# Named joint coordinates
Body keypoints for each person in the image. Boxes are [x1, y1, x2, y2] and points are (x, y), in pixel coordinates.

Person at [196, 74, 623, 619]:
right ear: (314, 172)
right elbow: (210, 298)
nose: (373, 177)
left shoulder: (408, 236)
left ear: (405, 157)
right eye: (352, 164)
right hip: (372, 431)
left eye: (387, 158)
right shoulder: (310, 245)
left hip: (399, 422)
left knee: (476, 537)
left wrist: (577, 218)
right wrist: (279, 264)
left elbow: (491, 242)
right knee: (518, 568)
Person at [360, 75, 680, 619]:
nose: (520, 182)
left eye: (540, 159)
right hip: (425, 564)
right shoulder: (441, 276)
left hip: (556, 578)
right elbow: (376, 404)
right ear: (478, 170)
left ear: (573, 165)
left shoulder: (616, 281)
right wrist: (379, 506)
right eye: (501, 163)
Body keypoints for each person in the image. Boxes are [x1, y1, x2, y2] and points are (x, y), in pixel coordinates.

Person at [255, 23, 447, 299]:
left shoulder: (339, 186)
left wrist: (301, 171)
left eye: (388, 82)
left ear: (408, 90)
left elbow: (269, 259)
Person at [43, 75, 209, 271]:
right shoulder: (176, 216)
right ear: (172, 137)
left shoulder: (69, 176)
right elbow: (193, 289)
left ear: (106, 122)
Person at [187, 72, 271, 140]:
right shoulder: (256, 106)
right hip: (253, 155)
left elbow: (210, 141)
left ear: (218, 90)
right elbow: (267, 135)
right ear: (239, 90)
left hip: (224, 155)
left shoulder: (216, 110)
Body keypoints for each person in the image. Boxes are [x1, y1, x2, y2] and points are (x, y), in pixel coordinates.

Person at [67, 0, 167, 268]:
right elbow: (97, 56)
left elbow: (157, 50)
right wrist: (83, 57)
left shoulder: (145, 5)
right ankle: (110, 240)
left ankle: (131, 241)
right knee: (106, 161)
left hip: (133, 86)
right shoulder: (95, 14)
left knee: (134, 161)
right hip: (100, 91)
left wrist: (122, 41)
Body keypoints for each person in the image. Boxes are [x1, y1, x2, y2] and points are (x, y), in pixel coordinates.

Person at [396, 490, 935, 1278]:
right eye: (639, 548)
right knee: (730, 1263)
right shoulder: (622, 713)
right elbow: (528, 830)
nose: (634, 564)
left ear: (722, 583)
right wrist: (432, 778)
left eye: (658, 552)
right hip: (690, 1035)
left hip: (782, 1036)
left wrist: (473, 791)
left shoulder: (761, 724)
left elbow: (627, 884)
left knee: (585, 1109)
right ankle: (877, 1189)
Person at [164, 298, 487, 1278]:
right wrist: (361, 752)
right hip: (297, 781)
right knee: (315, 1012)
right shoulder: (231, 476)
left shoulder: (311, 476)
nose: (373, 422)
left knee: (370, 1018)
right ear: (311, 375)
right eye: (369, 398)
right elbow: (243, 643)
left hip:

# Work order
Your reply is to repeat, unchanged, the lines above running from the one with "right ear: (314, 172)" up to and including the one with "right shoulder: (441, 276)".

# Exercise result
right ear: (314, 172)
right elbow: (210, 298)
nose: (373, 177)
left shoulder: (408, 236)
left ear: (405, 157)
right eye: (352, 164)
right hip: (372, 431)
left eye: (387, 158)
right shoulder: (310, 245)
left hip: (399, 422)
left knee: (476, 537)
left wrist: (577, 218)
right wrist: (279, 264)
left elbow: (491, 242)
right knee: (518, 568)
Person at [360, 75, 680, 619]:
nose: (520, 182)
left eye: (540, 159)
right hip: (425, 564)
right shoulder: (441, 276)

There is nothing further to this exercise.